- [Textauszug]:

Noch nie, weder am Wasser noch in irgendwelchen Zeitschriften hab ich einen solchen Fisch gesehen. Ich weigere mich, hier Schätzungen bezüglich Größe oder Gewicht abzugeben. Die Größe dieses Tieres war absolut unreal. Insbesondere die Höhe des Tieres hat mich das Atmen vergessen lassen. Wir konnten ihn deutlich sehen, nicht nur schemenhaft. Knapp drei Meter vom Boot weg. Der Wobbler hing, ebenfalls deutlich zu sehen, seitlich am Maul. Also auch kein Mordsdrill, weil quer von außen gehakt. 
seit gestern aber weiß ich, das der bisherige Zanderrekord noch lange nicht das Ende der Fahnenstange ist. Und seit gestern sehe ich Meldungen über angebliche übergroße Fische mit etwas anderen Augen. 

Gebissen hat er übrigens auf den neuen Militärwobbler. 

Tschja Kinners. Das sitzt man nun zu zweit im Boot und weigert sich noch zu Glauben, was da eben passiert ist. Ich hab schon viele Große Fische verloren und immer wieder ist es eine herbe Enttäuschung. Eine absolute Ungerechtigkeit, himmelschreiender Mist.
Nicht so bei diesem Fisch. Erstaunlicherweise habe ich den Verlust sehr gut verkraftet. Kein zittern der Hände, kein Wutgebrüll, nix. 
Vielleicht weil ich den Fisch deutlich gesehen habe, er also nicht zu den gehakten Mysterien gehört, bei denen man noch jahrelang nachdenkt, was es wohl gewesen sein wird. Vielleicht auch, weil er wirklich so dermaßen außer der Norm war, das ein gelungener Fang die Gewissheit gebracht hätte, niemals wieder so einen Fisch zu fangen. Sozusagen das Ende der Fahnenstange aller Anglerträume. 
So bleibt uns beiden das Wissen, was möglich ist. Auch wenn wir objektiv genug sind, das eine Wiederholung so unwahrscheinlich ist, wie Schnee in der Wüste. 

Sei´s drum, es war ein schöner Tag. Und so haben wir dann nach diesem Erlebnis das Fischen beendet und sind zurück zum Hafen.

- [Zu bearbeiten]:
(1) Nenne alle Ausdrücke, mit denen der Anglerbericht beschreibt, wie sich der Verlust großer Fische für den Verfasser sonst anfühlt.
(2) Suche jede Zeile der Auflistung, die die Zeichenfolge "shown" enthält, und gib diese Zeilen unverändert wieder.
Textauszug und Auflistung stammen aus voneinander unabhängigen Quellen.

- [Daten der Übung]:
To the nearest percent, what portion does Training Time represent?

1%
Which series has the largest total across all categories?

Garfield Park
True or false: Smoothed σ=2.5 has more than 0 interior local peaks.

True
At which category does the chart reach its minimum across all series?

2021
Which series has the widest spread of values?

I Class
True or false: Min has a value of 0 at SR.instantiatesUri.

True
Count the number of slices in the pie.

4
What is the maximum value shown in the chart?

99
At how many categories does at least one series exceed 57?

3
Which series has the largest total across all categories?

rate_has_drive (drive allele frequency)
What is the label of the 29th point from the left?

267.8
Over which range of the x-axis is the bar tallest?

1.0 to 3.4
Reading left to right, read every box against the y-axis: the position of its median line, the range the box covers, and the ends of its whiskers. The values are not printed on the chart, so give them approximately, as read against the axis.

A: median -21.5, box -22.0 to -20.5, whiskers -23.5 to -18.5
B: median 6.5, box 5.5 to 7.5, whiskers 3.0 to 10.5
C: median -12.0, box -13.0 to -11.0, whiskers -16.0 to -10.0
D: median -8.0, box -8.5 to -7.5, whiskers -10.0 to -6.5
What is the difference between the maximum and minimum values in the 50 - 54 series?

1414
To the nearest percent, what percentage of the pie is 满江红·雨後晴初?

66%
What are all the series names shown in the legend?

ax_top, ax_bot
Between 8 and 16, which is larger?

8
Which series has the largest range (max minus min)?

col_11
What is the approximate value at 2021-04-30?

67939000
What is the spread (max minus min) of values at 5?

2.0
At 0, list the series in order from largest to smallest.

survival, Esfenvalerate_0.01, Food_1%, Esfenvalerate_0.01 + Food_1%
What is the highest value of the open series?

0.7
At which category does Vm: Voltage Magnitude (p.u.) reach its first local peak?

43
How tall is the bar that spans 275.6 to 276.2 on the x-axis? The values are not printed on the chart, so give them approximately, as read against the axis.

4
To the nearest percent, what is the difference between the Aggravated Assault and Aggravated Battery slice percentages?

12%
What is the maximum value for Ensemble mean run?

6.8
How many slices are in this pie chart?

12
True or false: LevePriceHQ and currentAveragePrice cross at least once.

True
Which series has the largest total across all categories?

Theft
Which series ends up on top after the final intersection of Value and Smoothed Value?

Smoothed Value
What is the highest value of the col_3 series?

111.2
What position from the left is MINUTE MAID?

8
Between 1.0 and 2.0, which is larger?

- [Lösungen]:
(1)
- herbe Enttäuschung
- absolute Ungerechtigkeit
- himmelschreiender Mist

(2)
What is the maximum value shown in the chart?
What are all the series names shown in the legend?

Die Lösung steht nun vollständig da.